Le directeur de la police São n'a pas encore fait concurrence aux dirigeants de l'UCK

Huit jours se sont écoulés depuis que l'ordre du juge aux Chambres spécialisées a été envoyé au directeur de la police du Kosovo. Mais ce dernier n'est pas encore revenu. Le directeur Samedin Mehmeti doit clarifier les capacités de la police pour s'assurer que la mesure d'assignation à résidence est établie pour l'un des accusés. Malgré [...]
Le directeur Samedin Mehmeti doit clarifier les capacités de la police pour s'assurer que la mesure d'assignation à résidence est établie pour l'un des accusés.
Bien que la décision ait été traduite le 13 octobre, la police n'est pas encore revenue au juge Nicolas Giju.
Ceci est confirmé pour RTK par le Tribunal spécial.
Le Kosovo est “La politique a été donnée deux semaines après l'avis de traduction albanais de l'ordonnance de répondre au juge de la procédure préliminaire. Tous les dossiers publics sont disponibles sur le site Web du Tribunal spécial. Tout sujet ou personne au Kosovo devrait coopérer avec les Chambres spécialisées et être rapproché sans délai à toute demande”, selon la réponse spéciale.
Même après huit jours, la police du Kosovo n'a pas répondu à l'intérêt de la RTK pour la question. En bref, ils ont exigé que la télévision soit renvoyée à la déclaration du directeur Samedin Mehmeti, qui a été remise il y a des semaines à la Commission parlementaire pour la sécurité. Mais là, il a refusé de répondre clairement.

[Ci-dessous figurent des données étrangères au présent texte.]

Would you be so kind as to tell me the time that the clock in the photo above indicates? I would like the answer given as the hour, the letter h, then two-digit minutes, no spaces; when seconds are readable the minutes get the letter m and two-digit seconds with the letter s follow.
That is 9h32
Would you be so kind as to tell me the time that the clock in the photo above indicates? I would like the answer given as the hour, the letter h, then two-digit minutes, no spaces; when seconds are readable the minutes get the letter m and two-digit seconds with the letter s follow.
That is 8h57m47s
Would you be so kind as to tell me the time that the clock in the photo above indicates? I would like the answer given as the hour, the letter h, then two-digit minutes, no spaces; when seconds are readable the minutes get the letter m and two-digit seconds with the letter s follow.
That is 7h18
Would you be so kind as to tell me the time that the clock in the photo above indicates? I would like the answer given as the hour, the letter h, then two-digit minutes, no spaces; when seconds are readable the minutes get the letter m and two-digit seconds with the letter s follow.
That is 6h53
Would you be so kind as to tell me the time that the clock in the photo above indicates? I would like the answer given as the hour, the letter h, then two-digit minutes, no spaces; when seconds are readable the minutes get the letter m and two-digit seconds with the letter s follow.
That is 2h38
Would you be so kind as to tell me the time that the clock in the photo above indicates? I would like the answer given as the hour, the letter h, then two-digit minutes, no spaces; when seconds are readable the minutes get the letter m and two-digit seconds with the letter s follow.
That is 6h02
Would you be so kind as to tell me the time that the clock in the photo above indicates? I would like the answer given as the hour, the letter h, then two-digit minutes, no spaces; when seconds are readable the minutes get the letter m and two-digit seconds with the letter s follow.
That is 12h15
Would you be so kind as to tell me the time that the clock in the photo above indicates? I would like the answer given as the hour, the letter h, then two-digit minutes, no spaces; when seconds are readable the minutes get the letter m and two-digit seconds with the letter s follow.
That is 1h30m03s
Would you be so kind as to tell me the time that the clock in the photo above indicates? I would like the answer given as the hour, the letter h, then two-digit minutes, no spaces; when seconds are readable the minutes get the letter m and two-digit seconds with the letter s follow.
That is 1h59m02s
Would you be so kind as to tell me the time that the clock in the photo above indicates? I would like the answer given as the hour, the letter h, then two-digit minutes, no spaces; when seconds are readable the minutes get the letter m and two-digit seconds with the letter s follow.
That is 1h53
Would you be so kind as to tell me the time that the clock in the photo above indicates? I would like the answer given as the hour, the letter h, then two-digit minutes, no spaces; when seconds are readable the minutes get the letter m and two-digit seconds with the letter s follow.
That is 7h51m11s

Nous avons reçu des demandes d'avocats et nous avons répondu que nous avions les capacités pour chaque décision. Pour les Chambres spéciales, ils vous ont demandé de nous épargner et de demander à la cour”, a déclaré Mehmeti à la 12e séance.
Pour les avocats du Kosovo, la police est tenue de fournir des éclaircissements au Tribunal spécial.
“Dans la loi relative au tribunal spécial, il est envisagé que toutes les institutions du Kosovo, y compris la police, soient tenues de répondre devant le tribunal spécial ou les chambres spécialisées”, dit l'avocat Skender Musa.
Même s'il n'y a pas de réponse de la part de la police, d'autres mesures peuvent être prises.
Je crois que la police répondra dans le délai légal, sinon je peux répéter l'ordonnance, mais il peut aussi y avoir d'autres conséquences juridiques pour les personnes officielles qui ne se conforment pas aux ordonnances du tribunal”, dit Musa.
L'ordonnance de demander des éclaircissements par la police du Kosovo, le juge l'a prise à partir d'une décision de la Cour d'appel de La Haye.
La police devrait fournir des réponses concrètes sur les mesures qu ' elle peut mettre en œuvre en matière de libération conditionnelle, de surveillance des communications et de gestion de l ' assignation à résidence des accusés par le Tribunal spécial.